Dortmund. Desaströse Auslastung, sinkender Zuspruch, jede Menge Freikarten: Dortmunds Schauspiel-Intendantin Julia Wissert hat Ärger – und nimmt Stellung.
Wann hätte je eine Personalie Dortmunds kleines Schauspiel medial derart beflügelt? Es gab ein Interview in der „Süddeutschen“ („die erste Schwarze, die ein deutsches Stadttheater leitet“), später bat die „Vogue“ zum Gespräch. Keine zwei Spielzeiten nach Amtsantritt aber regiert Katerstimmung. Die Besucherzahlen?
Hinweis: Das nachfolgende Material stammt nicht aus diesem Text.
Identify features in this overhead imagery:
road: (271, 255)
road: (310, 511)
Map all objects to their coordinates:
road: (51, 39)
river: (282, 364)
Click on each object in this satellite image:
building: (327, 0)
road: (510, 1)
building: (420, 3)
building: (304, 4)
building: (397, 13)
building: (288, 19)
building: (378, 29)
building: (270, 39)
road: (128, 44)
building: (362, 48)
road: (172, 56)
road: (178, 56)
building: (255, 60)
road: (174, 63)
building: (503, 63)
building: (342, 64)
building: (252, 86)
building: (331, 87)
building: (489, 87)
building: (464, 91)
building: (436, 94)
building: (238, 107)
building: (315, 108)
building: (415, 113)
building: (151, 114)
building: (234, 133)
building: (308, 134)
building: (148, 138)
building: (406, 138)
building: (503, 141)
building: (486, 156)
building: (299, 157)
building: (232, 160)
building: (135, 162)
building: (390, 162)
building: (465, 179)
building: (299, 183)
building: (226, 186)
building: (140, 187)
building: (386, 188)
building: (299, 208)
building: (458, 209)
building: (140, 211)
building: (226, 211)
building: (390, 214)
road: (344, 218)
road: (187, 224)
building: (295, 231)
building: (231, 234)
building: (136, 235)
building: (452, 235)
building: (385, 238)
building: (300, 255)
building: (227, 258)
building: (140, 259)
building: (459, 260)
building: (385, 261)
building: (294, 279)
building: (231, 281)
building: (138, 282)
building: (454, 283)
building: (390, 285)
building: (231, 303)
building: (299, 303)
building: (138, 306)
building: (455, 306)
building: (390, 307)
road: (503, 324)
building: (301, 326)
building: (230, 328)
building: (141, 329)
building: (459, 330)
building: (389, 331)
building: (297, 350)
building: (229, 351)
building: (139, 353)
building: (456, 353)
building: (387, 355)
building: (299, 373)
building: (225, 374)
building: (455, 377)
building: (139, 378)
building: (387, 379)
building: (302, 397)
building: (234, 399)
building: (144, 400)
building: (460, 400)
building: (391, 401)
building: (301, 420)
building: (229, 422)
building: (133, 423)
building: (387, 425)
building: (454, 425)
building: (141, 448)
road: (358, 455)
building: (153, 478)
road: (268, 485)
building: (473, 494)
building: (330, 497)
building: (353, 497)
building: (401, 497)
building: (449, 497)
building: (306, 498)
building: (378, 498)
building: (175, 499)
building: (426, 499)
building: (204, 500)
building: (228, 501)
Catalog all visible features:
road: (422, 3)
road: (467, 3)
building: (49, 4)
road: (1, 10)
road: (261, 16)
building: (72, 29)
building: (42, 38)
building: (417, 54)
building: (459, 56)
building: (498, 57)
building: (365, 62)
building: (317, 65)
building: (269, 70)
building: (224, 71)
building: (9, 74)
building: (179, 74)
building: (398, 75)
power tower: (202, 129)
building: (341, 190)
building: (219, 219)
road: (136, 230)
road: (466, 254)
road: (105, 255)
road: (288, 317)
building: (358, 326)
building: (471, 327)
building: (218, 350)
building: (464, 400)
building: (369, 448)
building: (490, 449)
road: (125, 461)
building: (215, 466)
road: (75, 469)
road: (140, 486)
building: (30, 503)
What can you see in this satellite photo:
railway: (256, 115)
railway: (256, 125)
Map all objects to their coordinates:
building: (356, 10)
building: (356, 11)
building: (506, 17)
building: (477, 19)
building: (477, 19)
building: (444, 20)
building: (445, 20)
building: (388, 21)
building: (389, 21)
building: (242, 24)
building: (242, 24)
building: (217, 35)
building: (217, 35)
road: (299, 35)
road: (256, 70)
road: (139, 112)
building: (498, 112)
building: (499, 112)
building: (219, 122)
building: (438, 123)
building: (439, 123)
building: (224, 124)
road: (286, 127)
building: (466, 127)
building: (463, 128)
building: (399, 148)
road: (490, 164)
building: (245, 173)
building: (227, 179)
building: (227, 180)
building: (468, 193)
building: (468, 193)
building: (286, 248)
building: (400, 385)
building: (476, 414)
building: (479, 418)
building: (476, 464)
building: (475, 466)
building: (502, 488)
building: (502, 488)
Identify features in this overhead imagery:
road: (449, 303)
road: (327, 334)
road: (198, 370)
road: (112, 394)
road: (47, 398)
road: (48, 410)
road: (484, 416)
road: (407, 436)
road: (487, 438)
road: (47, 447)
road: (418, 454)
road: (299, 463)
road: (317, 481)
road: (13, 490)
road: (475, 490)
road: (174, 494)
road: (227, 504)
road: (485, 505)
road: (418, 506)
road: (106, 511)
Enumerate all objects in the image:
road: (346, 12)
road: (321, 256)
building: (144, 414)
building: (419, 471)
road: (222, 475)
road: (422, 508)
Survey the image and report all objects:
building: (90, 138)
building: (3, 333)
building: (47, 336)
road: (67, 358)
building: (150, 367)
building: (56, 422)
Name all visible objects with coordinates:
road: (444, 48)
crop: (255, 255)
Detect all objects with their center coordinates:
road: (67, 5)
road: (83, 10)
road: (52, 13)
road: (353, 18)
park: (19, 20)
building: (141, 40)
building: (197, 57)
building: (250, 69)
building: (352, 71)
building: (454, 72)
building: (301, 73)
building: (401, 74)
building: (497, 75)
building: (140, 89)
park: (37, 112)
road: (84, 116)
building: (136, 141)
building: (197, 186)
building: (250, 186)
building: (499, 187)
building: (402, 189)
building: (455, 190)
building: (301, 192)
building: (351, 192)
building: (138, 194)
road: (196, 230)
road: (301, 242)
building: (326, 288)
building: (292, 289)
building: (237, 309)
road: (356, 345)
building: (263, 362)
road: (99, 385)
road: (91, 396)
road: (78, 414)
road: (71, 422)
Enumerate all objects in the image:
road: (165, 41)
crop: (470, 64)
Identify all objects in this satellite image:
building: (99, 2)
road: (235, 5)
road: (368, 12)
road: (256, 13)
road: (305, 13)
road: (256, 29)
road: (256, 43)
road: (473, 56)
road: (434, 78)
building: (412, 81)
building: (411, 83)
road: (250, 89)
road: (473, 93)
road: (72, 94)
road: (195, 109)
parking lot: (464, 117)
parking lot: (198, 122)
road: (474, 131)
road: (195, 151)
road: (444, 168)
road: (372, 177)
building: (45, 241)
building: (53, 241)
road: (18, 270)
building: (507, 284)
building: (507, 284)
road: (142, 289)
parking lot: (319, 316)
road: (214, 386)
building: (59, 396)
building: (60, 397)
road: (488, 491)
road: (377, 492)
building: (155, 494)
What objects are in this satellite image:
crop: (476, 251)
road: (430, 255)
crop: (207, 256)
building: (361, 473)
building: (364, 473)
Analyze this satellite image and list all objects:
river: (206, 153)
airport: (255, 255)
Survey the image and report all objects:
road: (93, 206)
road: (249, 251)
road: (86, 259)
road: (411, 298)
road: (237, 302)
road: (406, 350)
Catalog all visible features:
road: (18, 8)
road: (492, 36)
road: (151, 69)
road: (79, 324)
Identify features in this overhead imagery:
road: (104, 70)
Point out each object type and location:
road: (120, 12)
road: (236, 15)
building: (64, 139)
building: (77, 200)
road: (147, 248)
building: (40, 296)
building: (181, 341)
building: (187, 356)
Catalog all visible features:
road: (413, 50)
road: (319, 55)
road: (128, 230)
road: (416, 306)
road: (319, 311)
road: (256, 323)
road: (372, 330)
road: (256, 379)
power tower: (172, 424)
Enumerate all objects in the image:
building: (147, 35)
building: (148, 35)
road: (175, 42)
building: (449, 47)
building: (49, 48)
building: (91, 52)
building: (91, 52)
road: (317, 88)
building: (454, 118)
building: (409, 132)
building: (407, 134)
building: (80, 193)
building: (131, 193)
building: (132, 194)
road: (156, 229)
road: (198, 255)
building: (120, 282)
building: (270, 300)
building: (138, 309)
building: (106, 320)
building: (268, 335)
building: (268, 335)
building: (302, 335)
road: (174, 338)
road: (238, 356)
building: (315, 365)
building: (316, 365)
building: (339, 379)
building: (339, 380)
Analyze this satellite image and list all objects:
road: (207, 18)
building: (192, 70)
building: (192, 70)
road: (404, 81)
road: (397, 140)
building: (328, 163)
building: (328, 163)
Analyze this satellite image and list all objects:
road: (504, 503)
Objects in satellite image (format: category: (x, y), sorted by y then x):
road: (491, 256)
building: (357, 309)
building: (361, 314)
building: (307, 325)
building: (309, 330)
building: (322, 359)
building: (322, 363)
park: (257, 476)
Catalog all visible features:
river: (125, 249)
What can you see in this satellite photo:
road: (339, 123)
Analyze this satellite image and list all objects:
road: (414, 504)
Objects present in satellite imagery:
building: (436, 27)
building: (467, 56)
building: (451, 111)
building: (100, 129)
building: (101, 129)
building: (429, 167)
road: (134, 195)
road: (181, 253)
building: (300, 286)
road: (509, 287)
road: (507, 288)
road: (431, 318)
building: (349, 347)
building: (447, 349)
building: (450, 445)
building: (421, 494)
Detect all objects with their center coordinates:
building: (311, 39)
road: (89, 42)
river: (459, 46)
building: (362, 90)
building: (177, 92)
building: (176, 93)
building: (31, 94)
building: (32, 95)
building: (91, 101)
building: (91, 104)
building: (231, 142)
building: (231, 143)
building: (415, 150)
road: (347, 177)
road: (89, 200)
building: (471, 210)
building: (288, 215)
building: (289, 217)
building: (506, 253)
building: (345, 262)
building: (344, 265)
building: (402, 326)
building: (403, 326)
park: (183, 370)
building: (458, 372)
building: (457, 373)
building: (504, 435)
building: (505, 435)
Eine Katastrophe. Die Politik? Rückt von der einstigen Vorzeige-Frau ab. Und nun hat Julia Wisserts Stellvertreterin ihr Amt „ab sofort“ niedergelegt.
Chefdramaturgin Sabine Reich tue dies „aus persönlichen Gründen“, heißt es in einer uns vorliegenden Mail der Theaterleitung an Mitarbeitende. Seltsam nur, dass ein rein persönlicher Grund in derselben Mail begleitet wird von der Mitteilung, man habe festgestellt, dass durch die Trennung „das Gespräch leichter“ werde.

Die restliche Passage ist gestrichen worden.